What to produce: Could you duplicate the passage of the Federal Reserve speech from "The Fed’s Service" up to and including "Lexington, Va."?
(Selected passage Opens)
The Fed’s Service to the Country

Photo of Mark Mullinix

Oct. 10, 2017

Mark L Mullinix

Interim President and Chief Executive Officer

Military Officers Association of America, George C. Marshall Chapter
Lexington, Va.

 

Thank you very much for inviting me to speak with you. It’s an honor to be here, at this storied institution, and with the MOAA chapter whose namesake remains an inspiration to all who have served.

Although I’ve been retired from the Marines for some years now, I try to live up to the Corps’ values of honor, courage and commitment every day, both personally and professionally. I appreciate the opportunity to share with you that those values actually align closely with the values of the Federal Reserve and support our work to foster a healthy, growing economy and a stable banking system. I should also say that the economic views I share today are my own and not necessarily those of the Richmond Fed or the Federal Reserve System.1

I started my career at the Fed after eight years on active duty as an infantry officer. At first glance, the Federal Reserve might not seem like an obvious next career move — after all, what does a Marine know about monetary policy? But as I’ll share in more detail in a few moments, the Fed is a diverse environment, by which I mean there is much more to the Fed than interest rates and inflation. The opportunity to work on multiple missions appealed to me — as did the comfort that the Fed has almost as many acronyms as we do in the military. But most importantly, joining the Fed was a way to continue serving my country, and I see every day how that spirit of service guides my colleagues as well.

The Fed’s Governance
Before I talk about what the Fed does, let me first explain how it’s governed. The Federal Reserve is a system of 12 independent regional Reserve Banks overseen by a Board of Governors whose members are appointed by the U.S. president and confirmed by the Senate. This structure supports the Fed’s accountability to the public while keeping monetary policy free from political influence.

Each regional Reserve Bank is governed by a board of nine directors. Six directors are elected by member banks and three are appointed by the Board of Governors in Washington. While some may feel that banks have a lot of influence on our regional board, only three of the bank-elected directors actually represent banks; the other three represent the public, as do those appointed by the governors. Moreover, those who do represent banks don’t participate in selecting a Reserve Bank’s president or first vice president.
(Selected passage Closes)
(Data extracts Opens)
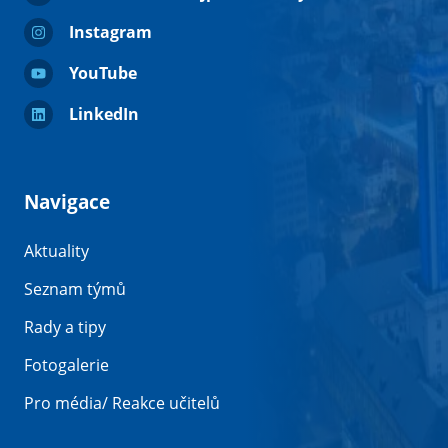
Instagram
YouTube
LinkedIn
Navigace
Aktuality
Seznam týmů
Rady a tipy
Fotogalerie
Pro média/ Reakce učitelů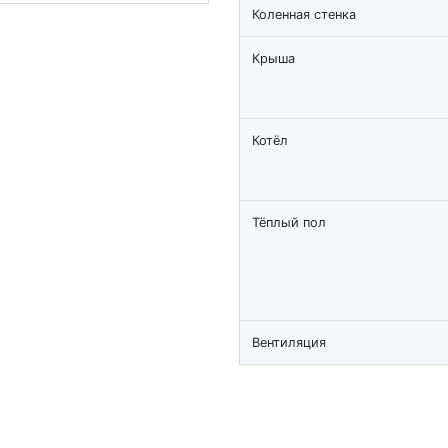
Коленная стенка
Крыша
Котёл
Тёплый пол
Вентиляция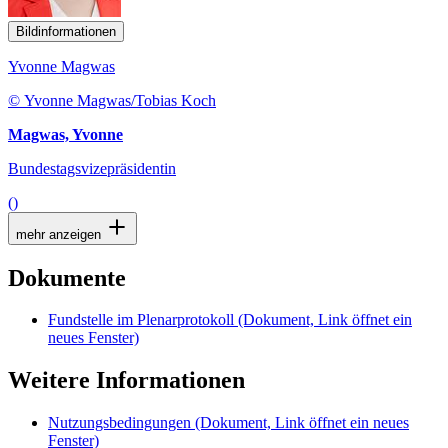
Bildinformationen
Yvonne Magwas
© Yvonne Magwas/Tobias Koch
Magwas, Yvonne
Bundestagsvizepräsidentin
()
mehr anzeigen
Dokumente
Fundstelle im Plenarprotokoll
(Dokument, Link öffnet ein
neues Fenster)
Weitere Informationen
Nutzungsbedingungen
(Dokument, Link öffnet ein neues
Fenster)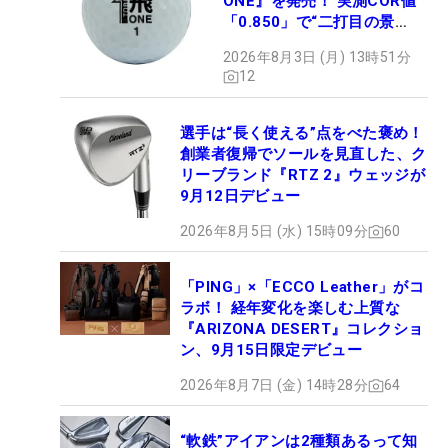
ONE』を発売！ 実測COR値
「0.850」で“二打目の景
色”が劇的に変わる!?
2026年8月3日 (月) 13時51分
12
選手は“長く使える”点をべた褒め！
創業者復帰でソールを見直した、ク
リーブランド『RTZ 2』ウェッジが
9月12日デビュー
2026年8月5日 (水) 15時09分
60
「PING」×「ECCO Leather」がコ
ラボ！ 経年変化を楽しむ上質な
『ARIZONA DESERT』コレクショ
ン、9月15日限定デビュー
2026年8月7日 (金) 14時28分
64
“軟鉄”アイアンは2種類あるって知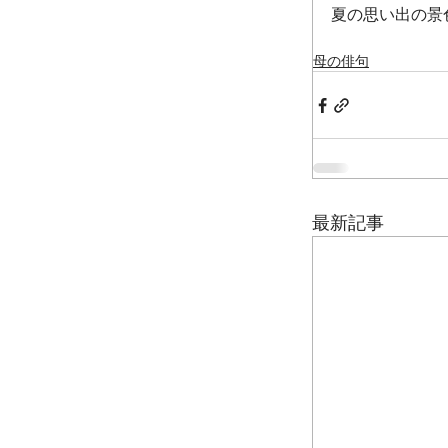
夏の思い出の景
母の俳句
最新記事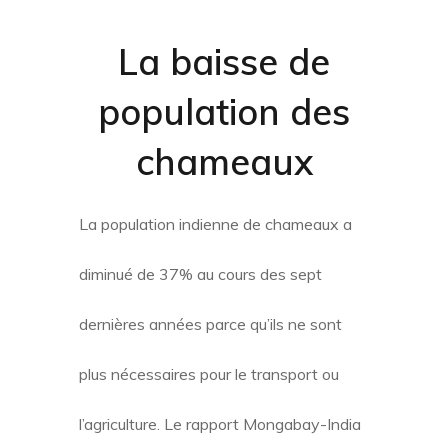
La baisse de
population des
chameaux
La population indienne de chameaux a
diminué de 37% au cours des sept
dernières années parce qu’ils ne sont
plus nécessaires pour le transport ou
l’agriculture. Le rapport Mongabay-India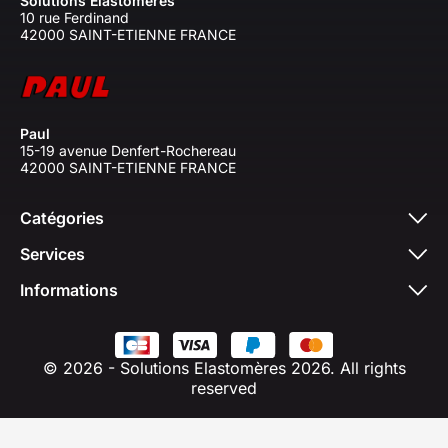
Solutions Élastomères
10 rue Ferdinand
42000 SAINT-ETIENNE FRANCE
Paul
15-19 avenue Denfert-Rochereau
42000 SAINT-ETIENNE FRANCE
Catégories
Services
Informations
© 2026 - Solutions Elastomères 2026. All rights
reserved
(Data extracts Closes)
Answer to this problem:
The Fed’s Service to the Country

Photo of Mark Mullinix

Oct. 10, 2017

Mark L Mullinix

Interim President and Chief Executive Officer

Military Officers Association of America, George C. Marshall Chapter
Lexington, Va.